正则表达:什么都是无中生有?

时间:2021-08-07 20:25:30

So * by itself means repeat the previous item zero or more times. The output of * is nothing. What about **? This gives an output, but how does matching zero or more times of nothing give something? Could you also explain that please? Same for ?*: Nothing precedes ?, so that is nothing right? How does matching zero or more times of nothing give something?

因此*本身意味着重复前一项零次或多次。 *的输出没什么。关于什么 **?这给出了一个输出,但匹配零次或多次没有给出什么东西?你能解释一下吗?同样的?*:什么都没有?,所以这是不对的?如何匹配零次或多次没有任何东西?

mugbear:~# grep '*' emptyspace                                                  
mugbear:~# grep '**' emptyspace                                                 
line1
line2

line4
line5

line7
mugbear:~# grep '?' emptyspace
mugbear:~# grep '?*' emptyspace                                         
line1
line2

line4
line5

line7

3 个解决方案

#1


2  

A leading * is generally not magic because of its context

You are asking questions with answers that are not fully specified and as such are almost certain to depend on the specific RE implementation.

您提出的问题的答案并未完全指定,因此几乎肯定会依赖于具体的RE实施。

For that matter, there isn't even anything close to a single standard RE, and the variations are not slightly different interpretations but dramatically different pattern definitions.

就此而言,甚至没有任何接近单一标准RE的变化,并且变化不是略有不同的解释,而是显着不同的模式定义。

At first, there was classic grep / sed / ed / awk. A considerably expanded set of patterns eventually appeared and was made popular by Perl and other languages.

起初,有经典的grep / sed / ed / awk。最终出现了一组相当扩展的模式,并被Perl和其他语言所广泛使用。

Some of these implementations attempt to notice when a character could not be magic due to its position.

这些实现中的一些尝试注意到角色由于其位置而不能是魔术的。

So, a plain * might search for an actual * and ** then for 0 or more * characters. (And every string has 0 or more...)

因此,普通*可能会搜索实际*和**然后搜索0或更多*字符。 (并且每个字符串都有0或更多...)


Note: Yes, there is a Posix standard but it has so little influence that it can be disregarded.

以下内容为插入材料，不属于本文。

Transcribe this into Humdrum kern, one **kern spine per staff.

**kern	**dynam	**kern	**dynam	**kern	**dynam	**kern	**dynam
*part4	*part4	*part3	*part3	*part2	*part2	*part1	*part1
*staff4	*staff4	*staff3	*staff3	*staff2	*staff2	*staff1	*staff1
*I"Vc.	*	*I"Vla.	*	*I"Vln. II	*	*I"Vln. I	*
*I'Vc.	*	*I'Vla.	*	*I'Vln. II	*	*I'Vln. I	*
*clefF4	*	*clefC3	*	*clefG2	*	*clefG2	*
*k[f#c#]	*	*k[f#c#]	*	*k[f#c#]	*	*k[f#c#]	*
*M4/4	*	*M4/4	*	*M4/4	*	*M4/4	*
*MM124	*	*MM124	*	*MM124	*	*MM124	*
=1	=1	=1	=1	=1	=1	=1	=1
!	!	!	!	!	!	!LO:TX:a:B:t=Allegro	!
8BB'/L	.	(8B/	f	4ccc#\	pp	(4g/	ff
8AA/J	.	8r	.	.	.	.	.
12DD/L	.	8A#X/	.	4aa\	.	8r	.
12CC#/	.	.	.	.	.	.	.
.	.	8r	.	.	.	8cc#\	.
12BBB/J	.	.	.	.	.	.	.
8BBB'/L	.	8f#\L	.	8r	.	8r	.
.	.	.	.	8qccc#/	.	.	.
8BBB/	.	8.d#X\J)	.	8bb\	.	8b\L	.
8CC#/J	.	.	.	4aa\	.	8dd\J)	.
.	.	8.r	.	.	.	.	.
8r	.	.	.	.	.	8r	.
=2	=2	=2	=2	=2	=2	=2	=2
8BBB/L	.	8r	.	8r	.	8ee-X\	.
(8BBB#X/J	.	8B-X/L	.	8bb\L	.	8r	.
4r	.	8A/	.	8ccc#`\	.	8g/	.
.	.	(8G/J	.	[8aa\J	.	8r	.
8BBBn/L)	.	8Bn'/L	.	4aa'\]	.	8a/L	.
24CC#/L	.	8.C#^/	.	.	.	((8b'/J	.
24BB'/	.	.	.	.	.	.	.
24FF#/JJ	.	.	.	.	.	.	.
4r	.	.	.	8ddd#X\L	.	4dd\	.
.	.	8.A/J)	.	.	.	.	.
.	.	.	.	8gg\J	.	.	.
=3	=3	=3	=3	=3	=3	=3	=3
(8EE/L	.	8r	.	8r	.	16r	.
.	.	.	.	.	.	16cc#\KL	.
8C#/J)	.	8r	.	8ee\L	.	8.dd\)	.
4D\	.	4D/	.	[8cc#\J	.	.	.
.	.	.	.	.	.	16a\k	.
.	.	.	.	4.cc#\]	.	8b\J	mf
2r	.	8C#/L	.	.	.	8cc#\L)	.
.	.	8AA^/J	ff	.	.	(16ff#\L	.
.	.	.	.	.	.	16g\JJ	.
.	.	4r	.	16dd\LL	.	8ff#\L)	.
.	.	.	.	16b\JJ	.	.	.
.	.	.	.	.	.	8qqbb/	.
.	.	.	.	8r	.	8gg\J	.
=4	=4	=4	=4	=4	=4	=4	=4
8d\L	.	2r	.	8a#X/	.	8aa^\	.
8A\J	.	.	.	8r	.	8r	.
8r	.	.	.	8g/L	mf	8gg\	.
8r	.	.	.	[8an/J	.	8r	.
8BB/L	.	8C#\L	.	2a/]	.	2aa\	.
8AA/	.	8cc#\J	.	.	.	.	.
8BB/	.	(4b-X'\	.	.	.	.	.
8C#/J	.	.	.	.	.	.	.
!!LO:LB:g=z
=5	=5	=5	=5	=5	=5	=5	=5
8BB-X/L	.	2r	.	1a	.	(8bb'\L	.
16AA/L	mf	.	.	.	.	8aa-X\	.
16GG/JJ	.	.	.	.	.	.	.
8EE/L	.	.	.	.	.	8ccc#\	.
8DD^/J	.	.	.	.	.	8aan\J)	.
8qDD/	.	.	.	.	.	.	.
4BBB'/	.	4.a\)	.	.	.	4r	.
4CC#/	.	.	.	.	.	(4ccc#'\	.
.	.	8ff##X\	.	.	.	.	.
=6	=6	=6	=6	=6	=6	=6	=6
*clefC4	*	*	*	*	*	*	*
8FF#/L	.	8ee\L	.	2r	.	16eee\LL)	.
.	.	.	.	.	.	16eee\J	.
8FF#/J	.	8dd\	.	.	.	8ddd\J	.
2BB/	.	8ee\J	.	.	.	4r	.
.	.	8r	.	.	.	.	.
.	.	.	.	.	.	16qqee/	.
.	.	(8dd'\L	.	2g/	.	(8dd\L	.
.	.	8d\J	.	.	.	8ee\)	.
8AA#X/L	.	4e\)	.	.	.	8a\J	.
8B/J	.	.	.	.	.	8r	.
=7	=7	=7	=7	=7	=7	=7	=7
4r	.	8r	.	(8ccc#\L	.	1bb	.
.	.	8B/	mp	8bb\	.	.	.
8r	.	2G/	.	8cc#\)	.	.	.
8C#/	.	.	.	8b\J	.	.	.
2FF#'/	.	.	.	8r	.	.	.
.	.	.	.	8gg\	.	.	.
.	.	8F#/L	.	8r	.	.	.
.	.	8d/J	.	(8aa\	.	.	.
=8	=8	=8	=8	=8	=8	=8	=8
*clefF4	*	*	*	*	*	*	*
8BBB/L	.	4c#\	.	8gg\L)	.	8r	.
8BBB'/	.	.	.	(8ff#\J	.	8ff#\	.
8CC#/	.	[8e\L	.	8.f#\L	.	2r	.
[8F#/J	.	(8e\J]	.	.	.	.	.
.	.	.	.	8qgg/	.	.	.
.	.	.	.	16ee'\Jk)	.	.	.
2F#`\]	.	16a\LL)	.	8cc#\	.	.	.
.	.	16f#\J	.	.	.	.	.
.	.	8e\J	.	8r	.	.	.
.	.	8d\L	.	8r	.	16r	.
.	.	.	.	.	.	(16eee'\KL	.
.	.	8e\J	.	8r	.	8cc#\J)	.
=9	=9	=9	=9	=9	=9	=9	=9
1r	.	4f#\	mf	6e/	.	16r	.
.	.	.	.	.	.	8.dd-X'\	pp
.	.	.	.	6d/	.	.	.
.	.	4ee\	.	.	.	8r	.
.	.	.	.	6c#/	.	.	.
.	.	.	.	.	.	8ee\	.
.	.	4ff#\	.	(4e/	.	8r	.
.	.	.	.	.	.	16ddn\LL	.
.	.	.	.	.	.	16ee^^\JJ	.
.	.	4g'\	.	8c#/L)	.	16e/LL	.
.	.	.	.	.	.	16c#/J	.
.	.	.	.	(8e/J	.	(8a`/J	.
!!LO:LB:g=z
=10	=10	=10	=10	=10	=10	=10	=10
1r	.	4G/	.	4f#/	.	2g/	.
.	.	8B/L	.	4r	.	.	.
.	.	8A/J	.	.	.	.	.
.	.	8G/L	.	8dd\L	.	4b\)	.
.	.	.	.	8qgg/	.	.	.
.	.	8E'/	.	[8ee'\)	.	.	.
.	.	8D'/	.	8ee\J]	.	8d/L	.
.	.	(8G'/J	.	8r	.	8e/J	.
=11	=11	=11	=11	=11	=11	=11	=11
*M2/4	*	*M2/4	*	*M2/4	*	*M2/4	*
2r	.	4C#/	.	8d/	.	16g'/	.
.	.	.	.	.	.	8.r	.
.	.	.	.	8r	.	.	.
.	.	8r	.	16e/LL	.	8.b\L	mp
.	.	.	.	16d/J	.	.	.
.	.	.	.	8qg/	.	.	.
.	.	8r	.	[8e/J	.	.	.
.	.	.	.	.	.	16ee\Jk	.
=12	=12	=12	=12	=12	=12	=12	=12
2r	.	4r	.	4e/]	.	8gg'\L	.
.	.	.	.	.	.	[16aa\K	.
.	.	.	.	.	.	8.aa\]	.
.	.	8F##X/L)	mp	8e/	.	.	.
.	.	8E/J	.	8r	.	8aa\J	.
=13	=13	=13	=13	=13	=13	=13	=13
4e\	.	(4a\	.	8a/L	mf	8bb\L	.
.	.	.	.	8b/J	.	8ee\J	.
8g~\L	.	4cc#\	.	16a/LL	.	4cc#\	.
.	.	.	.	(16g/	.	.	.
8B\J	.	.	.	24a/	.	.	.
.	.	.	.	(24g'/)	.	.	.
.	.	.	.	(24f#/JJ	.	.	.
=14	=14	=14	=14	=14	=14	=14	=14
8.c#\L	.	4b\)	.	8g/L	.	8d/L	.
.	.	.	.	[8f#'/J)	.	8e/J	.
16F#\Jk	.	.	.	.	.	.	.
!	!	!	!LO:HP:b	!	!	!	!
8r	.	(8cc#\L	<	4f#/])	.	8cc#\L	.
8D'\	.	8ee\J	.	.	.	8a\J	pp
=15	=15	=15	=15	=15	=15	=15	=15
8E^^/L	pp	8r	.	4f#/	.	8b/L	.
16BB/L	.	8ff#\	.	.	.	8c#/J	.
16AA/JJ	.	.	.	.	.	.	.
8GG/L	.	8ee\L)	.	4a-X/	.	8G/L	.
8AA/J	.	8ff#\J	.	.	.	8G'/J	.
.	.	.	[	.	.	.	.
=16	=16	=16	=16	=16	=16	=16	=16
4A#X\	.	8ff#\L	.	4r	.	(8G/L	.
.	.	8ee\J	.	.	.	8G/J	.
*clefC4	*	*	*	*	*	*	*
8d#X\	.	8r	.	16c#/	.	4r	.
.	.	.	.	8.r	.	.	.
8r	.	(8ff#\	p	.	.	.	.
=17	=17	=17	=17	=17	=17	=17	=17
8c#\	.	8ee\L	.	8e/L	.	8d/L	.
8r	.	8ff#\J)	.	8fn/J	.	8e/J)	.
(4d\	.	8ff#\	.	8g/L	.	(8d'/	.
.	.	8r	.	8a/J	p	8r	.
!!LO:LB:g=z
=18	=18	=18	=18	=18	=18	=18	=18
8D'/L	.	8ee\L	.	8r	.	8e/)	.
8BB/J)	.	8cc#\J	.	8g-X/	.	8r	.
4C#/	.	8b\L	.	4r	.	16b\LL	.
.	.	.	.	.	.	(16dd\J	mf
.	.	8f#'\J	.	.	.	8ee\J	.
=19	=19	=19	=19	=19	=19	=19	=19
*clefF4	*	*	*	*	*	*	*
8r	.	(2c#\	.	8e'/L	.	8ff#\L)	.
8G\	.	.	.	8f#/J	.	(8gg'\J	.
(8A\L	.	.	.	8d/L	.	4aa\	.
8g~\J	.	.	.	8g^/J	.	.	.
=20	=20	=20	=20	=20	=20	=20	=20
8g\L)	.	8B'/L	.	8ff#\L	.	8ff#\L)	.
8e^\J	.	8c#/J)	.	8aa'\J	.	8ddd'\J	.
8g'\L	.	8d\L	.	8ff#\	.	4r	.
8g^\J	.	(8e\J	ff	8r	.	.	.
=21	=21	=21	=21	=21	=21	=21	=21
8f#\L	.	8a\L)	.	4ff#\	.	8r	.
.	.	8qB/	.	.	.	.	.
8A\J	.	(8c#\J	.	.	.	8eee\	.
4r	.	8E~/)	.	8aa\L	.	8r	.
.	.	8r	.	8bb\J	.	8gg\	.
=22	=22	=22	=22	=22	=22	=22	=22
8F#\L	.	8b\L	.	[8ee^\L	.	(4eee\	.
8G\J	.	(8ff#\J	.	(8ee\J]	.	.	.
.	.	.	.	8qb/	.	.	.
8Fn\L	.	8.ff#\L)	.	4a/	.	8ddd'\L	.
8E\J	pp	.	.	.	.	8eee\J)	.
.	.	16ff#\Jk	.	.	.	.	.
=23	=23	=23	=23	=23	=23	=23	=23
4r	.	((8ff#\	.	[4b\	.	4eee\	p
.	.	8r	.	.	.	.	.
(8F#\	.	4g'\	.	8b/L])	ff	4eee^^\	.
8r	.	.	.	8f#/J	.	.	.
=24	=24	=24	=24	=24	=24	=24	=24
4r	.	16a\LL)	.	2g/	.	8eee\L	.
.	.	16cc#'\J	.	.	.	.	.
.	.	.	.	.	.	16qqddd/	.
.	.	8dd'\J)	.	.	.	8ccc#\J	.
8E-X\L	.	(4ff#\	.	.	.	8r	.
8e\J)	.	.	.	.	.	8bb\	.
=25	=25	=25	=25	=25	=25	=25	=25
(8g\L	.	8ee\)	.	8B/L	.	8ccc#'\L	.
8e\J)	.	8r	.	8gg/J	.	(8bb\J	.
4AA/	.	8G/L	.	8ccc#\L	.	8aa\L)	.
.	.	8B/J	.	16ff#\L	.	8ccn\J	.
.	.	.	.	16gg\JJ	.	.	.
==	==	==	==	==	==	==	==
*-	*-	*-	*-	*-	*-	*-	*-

注意:是的,有一个Posix标准,但影响很小,可以忽略它。

#2


1  

Every string contains 0 or more repetitions of every other string.

每个字符串包含0或更多的每个其他字符串的重复。

#3


0  

? or * by themselves will do nothing as they have nothing to process. ** and ?* are bad form and should not be used. Anything that compile regex strings properly should error out when presented with either. Strict compilers will error with ? or * alone as well.

?或者*他们自己什么也不做,因为他们没有什么可以处理的。 **和?*是不好的形式,不应该使用。正确编译正则表达式字符串的任何内容都应该在出现时出错。严格的编译器会出错吗?或*也是一个人。

#1


2  

A leading * is generally not magic because of its context

You are asking questions with answers that are not fully specified and as such are almost certain to depend on the specific RE implementation.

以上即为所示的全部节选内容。